A metà ottobre è stato inaugurato a Dresda un nuovo museo, o meglio un museo che vuole affrontare in termini “nuovi” un tema antico: l'esercito e, necessariamente, ciò che l'esercito fa.
Il primo nucleo di un museo militare a Dresda data alla fine dell'Ottocento, quando la città era la splendida capitale della Sassonia. L'edificio dell'arsenale dell'impero prussiano accolse una prima raccolta di cimeli bellici. Questa collezione, mantenuta e ampliata nel corso degli anni, superò la difficile fase della Grande guerra, poi la crisi e l'ascesa del nazismo: passando da una denominazione all'altra, dall'armata sassone alla Wehrmacht, il museo rimase aperto fino al 1945. Dopo quell'anno, ciò che era accaduto – e il modo stesso di condurre quella guerra – non poteva permettere l'esistenza di musei militari in terra tedesca. Terra, oltretutto, occupata e in via di divisione. L'arsenale venne quindi destinato ad altri usi: tra questi vi fu anche l'allestimento di una mostra sul piano di ricostruzione della città dopo i devastanti bombardamenti. Nel 1972, tuttavia, l'edificio tornò a ospitare un museo militare, questa volta dedicato alla Volksarmee, l'esercito del popolo della Ddr.
Il 1989 segna una nuova cesura e un necessario ripensamento. Una pausa. Per raccontare la storia dell'esercito, o meglio degli eserciti tedeschi c'è bisogno di un'evidente discontinuità rispetto al passato. E il fatto che sia proprio la città tedesca simbolo delle conseguenze della guerra (quello che l'esercito fa) a ospitare un museo su tale tema, impone che questo debba essere affrontato dal punto di vista non solo di chi la guerra la conduce, ma anche di chi la subisce. Il risultato, dopo vent'anni e un concorso d'architettura, è simbolicamente raccolto nell'imponente cuneo metallico inserito nell'edificio da Daniel Libeskind, archistar ormai specializzata sui temi della memoria e della guerra (tra i suoi progetti più famosi ricordiamo lo Jüdisches Museum Berlin ma anche l'Imperial War Museum di Manchester, oltre che la Freedom Tower che sostituirà il Wtc di New York). Questo corpo taglia la facciata in due come la testa di un'ascia o la scheggia di una bomba, e cresce oltre l'altezza dell'arsenale, offrendo la visione della città dall'alto, rimandando esplicitamente alle note immagini aeree di Dresda distrutta. Grazie a questo ampliamento, il percorso espositivo attraversa sia le sale dell'edificio storico che il “cuneo”, in grado di ospitare gli allestimenti più coinvolgenti: dalle rassicuranti e abituali teche si passa a pareti con appesi elicotteri, mezzi corazzati, missili, fino alle famigerate V2. I proiettili, le bombe e le schegge delle granate si presentano come una pioggia di fuoco raggelata sulla testa dei visitatori. La guerra non è più solo divise e cimeli, cannoni e carri armati schierati quietamente nelle sale del museo: la guerra incombe. È paura, violenza, sofferenza. È la ricerca del riparo di un bunker, ma anche il test di un gas velenoso su un gatto o la produzione di gomma sintetica nella IG-Farben di Auschwitz III-Monowitz. E non possiamo considerarla né solo un ricordo, né lontana da noi: il percorso del museo sottolinea come la cultura militare pervada la società, dai soldatini di piombo d'inizio Novecento all'abbigliamento scelto da cantanti di tempi più recenti, fino a tendenze espresse da famose case di moda.

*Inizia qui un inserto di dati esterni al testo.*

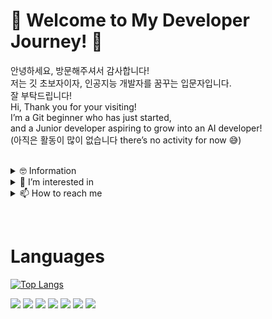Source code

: # 🌱 Welcome to My Developer Journey! 🌱

안녕하세요, 방문해주셔서 감사합니다! <br/>
저는 깃 초보자이자, 인공지능 개발자를 꿈꾸는 입문자입니다. <br/>
잘 부탁드립니다! <br/>
Hi, Thank you for your visiting! <br/>
I’m a Git beginner who has just started, <br/>
and a Junior developer aspiring to grow into an AI developer! <br/>
(아직은 활동이 많이 없습니다 there’s no activity for now 😅)
<br><br>

<details>
  <summary>
  🤓 Information
</summary>
  
  - 🎓 Bachelor of Software Engineering, College of Software Convergence, Sejong University 2021.03~2026.02
</details>

<details>
<summary>
  👀 I’m interested in
</summary>
  
  - 💕 language⠀⠀:⠀C/C++, C#, Python
  - ✨ field⠀⠀⠀⠀⠀:⠀AI/ML, IoT/Embedded, Computer Graphics, Game Programming
  - ✍️ studying⠀⠀:⠀Algorithm, Computer Graphics
</details>
<details>
<summary>
  📫 How to reach me
</summary>

  - ✉️ email⠀⠀⠀⠀:⠀kkyanwoo@gmail.com
  - 🌱 Linkedin⠀⠀:⠀https://www.linkedin.com/in/yanwoo-kim-395b80309/
  - 🎮 steam⠀⠀⠀⠀:⠀niar / 1209408742
</details>

⠀

# Languages
[![Top Langs](https://github-readme-stats.vercel.app/api/top-langs/?username=yanwoo8)](https://github.com/anuraghazra/github-readme-stats)
<div align=left>
  <img src="https://img.shields.io/badge/c-A8B9CC?style=for-the-badge&logo=c&logoColor=white">
  <img src="https://img.shields.io/badge/c++-00599C?style=for-the-badge&logo=c%2B%2B&logoColor=white">
  <img src="https://img.shields.io/badge/python-3776AB?style=for-the-badge&logo=python&logoColor=white">
  <img src="https://img.shields.io/badge/mysql-4479A1?style=for-the-badge&logo=mysql&logoColor=white"> 
  <img src="https://img.shields.io/badge/mariaDB-003545?style=for-the-badge&logo=mariaDB&logoColor=white">
  <img src="https://img.shields.io/badge/github-181717?style=for-the-badge&logo=github&logoColor=white">
  <img src="https://img.shields.io/badge/git-F05032?style=for-the-badge&logo=git&logoColor=white">
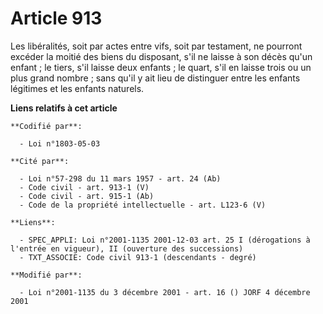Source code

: # Article 913

Les libéralités, soit par actes entre vifs, soit par testament, ne pourront excéder la moitié des biens du disposant, s'il ne
laisse à son décès qu'un enfant ; le tiers, s'il laisse deux enfants ; le quart, s'il en laisse trois ou un plus grand
nombre ; sans qu'il y ait lieu de distinguer entre les enfants légitimes et les enfants naturels.

**Liens relatifs à cet article**

	**Codifié par**:

	  - Loi n°1803-05-03

	**Cité par**:

	  - Loi n°57-298 du 11 mars 1957 - art. 24 (Ab)
	  - Code civil - art. 913-1 (V)
	  - Code civil - art. 915-1 (Ab)
	  - Code de la propriété intellectuelle - art. L123-6 (V)

	**Liens**:

	  - SPEC_APPLI: Loi n°2001-1135 2001-12-03 art. 25 I (dérogations à l'entrée en vigueur), II (ouverture des successions)
	  - TXT_ASSOCIE: Code civil 913-1 (descendants - degré)

	**Modifié par**:

	  - Loi n°2001-1135 du 3 décembre 2001 - art. 16 () JORF 4 décembre 2001
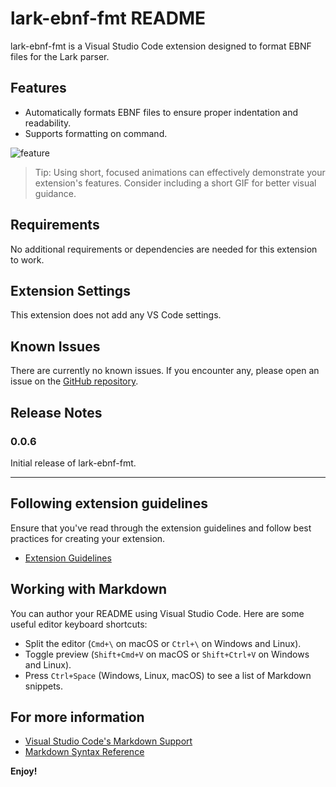 # lark-ebnf-fmt README

lark-ebnf-fmt is a Visual Studio Code extension designed to format EBNF files for the Lark parser.

## Features

- Automatically formats EBNF files to ensure proper indentation and readability.
- Supports formatting on command.

![feature](images/feature.png)

> Tip: Using short, focused animations can effectively demonstrate your extension's features. Consider including a short GIF for better visual guidance.

## Requirements

No additional requirements or dependencies are needed for this extension to work.

## Extension Settings

This extension does not add any VS Code settings.

## Known Issues

There are currently no known issues. If you encounter any, please open an issue on the [GitHub repository](https://github.com/picasso250/vscode-lark-ebnf-fmt/issues).

## Release Notes

### 0.0.6

Initial release of lark-ebnf-fmt.

---

## Following extension guidelines

Ensure that you've read through the extension guidelines and follow best practices for creating your extension.

* [Extension Guidelines](https://code.visualstudio.com/api/references/extension-guidelines)

## Working with Markdown

You can author your README using Visual Studio Code. Here are some useful editor keyboard shortcuts:

* Split the editor (`Cmd+\` on macOS or `Ctrl+\` on Windows and Linux).
* Toggle preview (`Shift+Cmd+V` on macOS or `Shift+Ctrl+V` on Windows and Linux).
* Press `Ctrl+Space` (Windows, Linux, macOS) to see a list of Markdown snippets.

## For more information

* [Visual Studio Code's Markdown Support](http://code.visualstudio.com/docs/languages/markdown)
* [Markdown Syntax Reference](https://help.github.com/articles/markdown-basics/)

**Enjoy!**
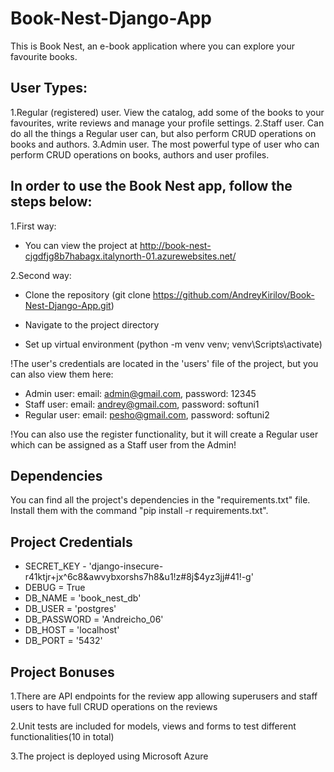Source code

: # Book-Nest-Django-App
This is Book Nest, an e-book application where you can explore your favourite books.

## User Types:
1.Regular (registered) user. View the catalog, add some of the books to your favourites, write reviews and manage your profile settings.
2.Staff user. Can do all the things a Regular user can, but also perform CRUD operations on books and authors.
3.Admin user. The most powerful type of user who can perform CRUD operations on books, authors and user profiles.

## In order to use the Book Nest app, follow the steps below:

1.First way:
 - You can view the project at http://book-nest-cjgdfjg8b7habagx.italynorth-01.azurewebsites.net/

2.Second way:
 - Clone the repository (git clone https://github.com/AndreyKirilov/Book-Nest-Django-App.git)

 - Navigate to the project directory

 - Set up virtual environment (python -m venv venv; venv\Scripts\activate)

!The user's credentials are located in the 'users' file of the project, but you can also view them here:
  - Admin user: email: admin@gmail.com, password: 12345
  - Staff user: email: andrey@gmail.com, password: softuni1
  - Regular user: email: pesho@gmail.com, password: softuni2
    
  !You can also use the register functionality, but it will create a Regular user which can be assigned as a Staff user from the Admin!

## Dependencies
You can find all the project's dependencies in the "requirements.txt" file. Install them with the command "pip install -r requirements.txt".

## Project Credentials
 - SECRET_KEY - 'django-insecure-r41ktjr+jx^6c8&awvybxorshs7h8&u1!z#8j$4yz3jj#41!-g'
 - DEBUG = True
 - DB_NAME = 'book_nest_db'
 - DB_USER = 'postgres'
 - DB_PASSWORD = 'Andreicho_06'
 - DB_HOST = 'localhost'
 - DB_PORT = '5432'

## Project Bonuses
 1.There are API endpoints for the review app allowing superusers and staff users to have full CRUD operations on the reviews
 
 2.Unit tests are included for models, views and forms to test different functionalities(10 in total)
 
 3.The project is deployed using Microsoft Azure
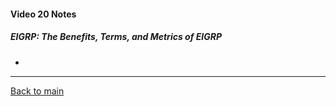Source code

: #### Video 20 Notes

##### EIGRP: The Benefits, Terms, and Metrics of EIGRP
- 

---

[Back to main](https://github.com/rot0xd/CBTNuggets/blob/master/CCNA/ICND-2/README.md)

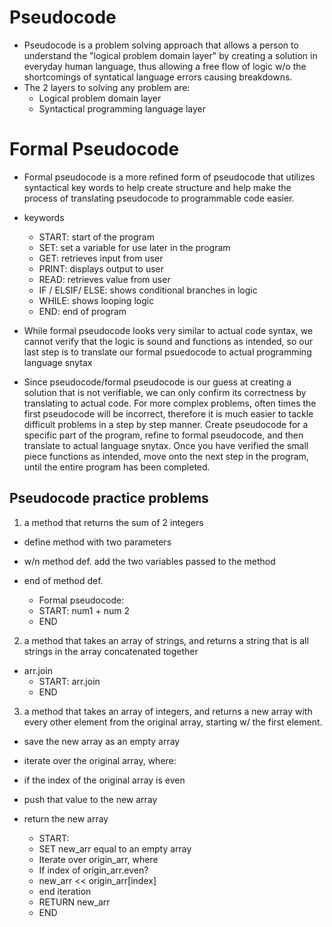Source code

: # Pseudocode
- Pseudocode is a problem solving approach that allows a person to
understand the "logical problem domain layer" by creating a solution
in everyday human language, thus allowing a free flow of logic w/o the
shortcomings of syntatical language errors causing breakdowns.
- The 2 layers to solving any problem are:
  - Logical problem domain layer
  - Syntactical programming language layer

# Formal Pseudocode
- Formal pseudocode is a more refined form of pseudocode that utilizes 
syntactical key words to help create structure and help make the process of 
translating pseudocode to programmable code easier.
- keywords
  - START: start of the program
  - SET: set a variable for use later in the program
  - GET: retrieves input from user
  - PRINT: displays output to user
  - READ: retrieves value from user
  - IF / ELSIF/ ELSE: shows conditional branches in logic
  - WHILE: shows looping logic
  - END: end of program

- While formal pseudocode looks very similar to actual code syntax, we cannot
verify that the logic is sound and functions as intended, so our last step is
to translate our formal psuedocode to actual programming language snytax

- Since pseudocode/formal pseudocode is our guess at creating a solution that
is not verifiable, we can only confirm its correctness by translating to actual
code. For more complex problems, often times the first pseudocode will be
incorrect, therefore it is much easier to tackle difficult problems in a 
step by step manner. Create pseudocode for a specific part of the program, 
refine to formal pseudocode, and then translate to actual language snytax.
Once you have verified the small piece functions as intended, move onto the
next step in the program, until the entire program has been completed.

## Pseudocode practice problems
1. a method that returns the sum of 2 integers
  - define method with two parameters
  - w/n method def. add the two variables passed to the method
  - end of method def.

    - Formal pseudocode:
    - START: num1 + num 2
    - END

2. a method that takes an array of strings, and returns a string that is all
strings in the array concatenated together
  - arr.join
    - START: arr.join
    - END

3. a method that takes an array of integers, and returns a new array with every
other element from the original array, starting w/ the first element.
  - save the new array as an empty array
  - iterate over the original array, where:
  - if the index of the original array is even
  - push that value to the new array
  - return the new array

    - START:
    - SET new_arr equal to an empty array
    - Iterate over origin_arr, where
    - If index of origin_arr.even?
    - new_arr << origin_arr[index]
    - end iteration
    - RETURN new_arr
    - END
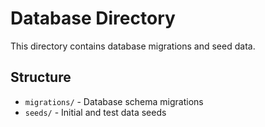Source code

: 
# Database Directory

This directory contains database migrations and seed data.

## Structure
- `migrations/` - Database schema migrations
- `seeds/` - Initial and test data seeds
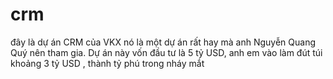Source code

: # crm
đây là dự án CRM của VKX
nó là một dự án rất hay mà anh Nguyễn Quang Quý nên tham gia.
Dự án này vốn đầu tư là 5 tỷ USD, anh em vào làm đút túi khoảng 3 tỷ USD , thành tỷ phú trong nháy mắt
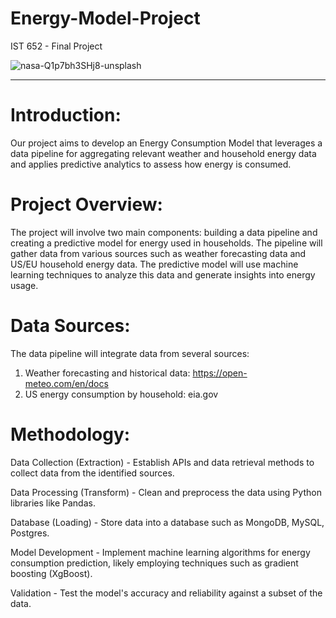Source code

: # Energy-Model-Project
IST 652 - Final Project

![nasa-Q1p7bh3SHj8-unsplash](https://github.com/nyurashku/Energy-Model-Project/assets/119478875/d9e44b4c-5109-46ec-9bca-18c68847b7b2)
****
# Introduction:

Our project aims to develop an Energy Consumption Model that leverages a data pipeline for aggregating relevant weather and household energy data and applies predictive analytics to assess how energy is consumed.

# Project Overview:

The project will involve two main components: building a data pipeline and creating a predictive model for energy used in households. The pipeline will gather data from various sources such as weather forecasting data and US/EU household energy data. The predictive model will use machine learning techniques to analyze this data and generate insights into energy usage.


# Data Sources:

The data pipeline will integrate data from several sources:

1.	Weather forecasting and historical data: https://open-meteo.com/en/docs
2.	US energy consumption by household: eia.gov


# Methodology:

Data Collection (Extraction) - Establish APIs and data retrieval methods to collect data from the identified sources.

Data Processing (Transform) - Clean and preprocess the data using Python libraries like Pandas.

Database (Loading) - Store data into a database such as MongoDB, MySQL, Postgres.

Model Development - Implement machine learning algorithms for energy consumption prediction, likely employing techniques such as gradient boosting (XgBoost).

Validation - Test the model's accuracy and reliability against a subset of the data.
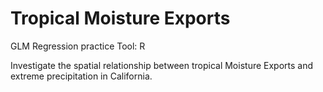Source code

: # Tropical Moisture Exports
GLM Regression practice
Tool: R

Investigate the spatial relationship between tropical Moisture Exports and extreme precipitation in California.
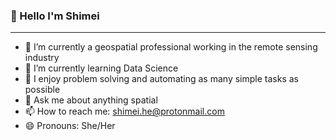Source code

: ### 👋 Hello I'm Shimei
-------------------------------------



- 🔭 I’m currently a geospatial professional working in the remote sensing industry
- 🌱 I’m currently learning Data Science
- 👯 I enjoy problem solving and automating as many simple tasks as possible
- 💬 Ask me about anything spatial
- 📫 How to reach me: shimei.he@protonmail.com
- 😄 Pronouns: She/Her





<!--
**smhurf/smhurf** is a ✨ _special_ ✨ repository because its `README.md` (this file) appears on your GitHub profile.

Here are some ideas to get you started:

- 🔭 I’m currently working on ...
- 🌱 I’m currently learning ...
- 👯 I’m looking to collaborate on ...
- 🤔 I’m looking for help with ...
- 💬 Ask me about ...
- 📫 How to reach me: ...
- 😄 Pronouns: ...
- ⚡ Fun fact: ...
-->
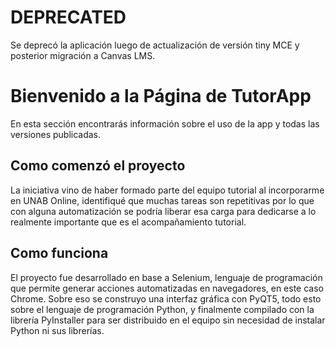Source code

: # DEPRECATED

Se deprecó la aplicación luego de actualización de versión tiny MCE y posterior migración a Canvas LMS.

# Bienvenido a la Página de TutorApp

En esta sección encontrarás información sobre el uso de la app y todas las versiones publicadas.

## Como comenzó el proyecto

La iniciativa vino de haber formado parte del equipo tutorial al incorporarme en UNAB Online, identifiqué que muchas tareas son repetitivas por lo que con alguna automatización se podría liberar esa carga para dedicarse a lo realmente importante que es el acompañamiento tutorial.

## Como funciona

El proyecto fue desarrollado en base a Selenium, lenguaje de programación que permite generar acciones automatizadas en navegadores, en este caso Chrome. Sobre eso se construyo una interfaz gráfica con PyQT5, todo esto sobre el lenguaje de programación Python, y finalmente compilado con la librería PyInstaller para ser distribuido en el equipo sin necesidad de instalar Python ni sus librerías.
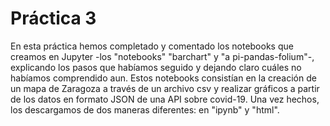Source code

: # Práctica 3

En esta práctica hemos completado y comentado los notebooks que creamos en Jupyter -los "notebooks" "barchart" y "a   pi-pandas-folium"-, explicando los pasos que habíamos seguido y dejando claro cuáles no habíamos comprendido aun. Estos notebooks consistían en la creación de un mapa de Zaragoza a través de un archivo csv y realizar gráficos a partir de los datos en formato JSON de una API sobre covid-19. Una vez hechos, los descargamos de dos maneras diferentes: en "ipynb" y "html".
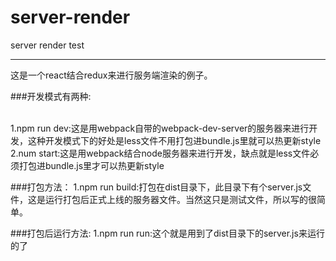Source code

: # server-render

server render test
___________________

这是一个react结合redux来进行服务端渲染的例子。


###开发模式有两种:

<br/>1.npm run dev:这是用webpack自带的webpack-dev-server的服务器来进行开发，这种开发模式下的好处是less文件不用打包进bundle.js里就可以热更新style<br/>
2.num start:这是用webpack结合node服务器来进行开发，缺点就是less文件必须打包进bundle.js里才可以热更新style<br/>


###打包方法：
1.npm run build:打包在dist目录下，此目录下有个server.js文件，这是运行打包后正式上线的服务器文件。当然这只是测试文件，所以写的很简单。<br/>


###打包后运行方法:
1.npm run run:这个就是用到了dist目录下的server.js来运行的了<br/>

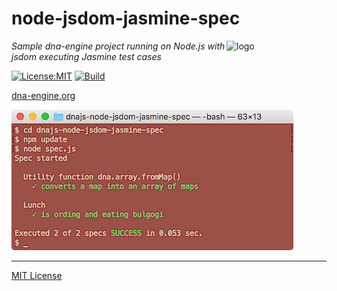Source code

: # node-jsdom-jasmine-spec
<img src=https://dna-engine.org/graphics/dna-logo.png align=right width=160 alt=logo>

_Sample dna-engine project running on Node.js with jsdom executing Jasmine test cases_

[![License:MIT](https://img.shields.io/badge/License-MIT-blue.svg)](https://dna-engine.org/license)
[![Build](https://github.com/dna-engine/node-jsdom-jasmine-spec/workflows/build/badge.svg)](https://github.com/dna-engine/node-jsdom-jasmine-spec/actions/workflows/run-spec-on-push.yaml)

[dna-engine.org](https://dna-engine.org)

![screenshot](screenshot.png)

---
[MIT License](LICENSE.txt)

Nell'opinione di molti, un museo militare così concepito è antikrieg, contro la guerra, ma per il suo curatore Gorch Pieken il progetto è più complesso: nasce dalla volontà di offrire un percorso di riflessione attraverso la storia tedesca, fatta di celebrazione, esaltazione, deformazione della cultura militare, fino ad arrivare a che cosa è oggi il compito dell'esercito, dalla protezione civile e ambientale all'intervento in missioni militari internazionali per la soluzione dei conflitti e il contrasto del terrorismo. Un compito non privo di ambiguità, a partire dalla denominazione “missione di pace”, compiuta però da quelle stesse forze che, come mostra il museo, in passato muovevano la guerra. Per questo motivo, il museo di Dresda propone ai suoi visitatori sia la jeep danneggiata da una mina in Afghanistan nel 2004, che la giacca macchiata di Joschka Fischer, ex leader dei Grünen e ministro degli esteri, contestato nel 1999 con lanci di vernice rossa in occasione della partecipazione tedesca all'intervento nella Nato per la guerra in Kosovo.
Quello di Dresda è forse allora non tanto un ben armato museo militare d'ispirazione pacifista e pacificante, quanto un disarmante museo bellico al tempo delle missioni di pace.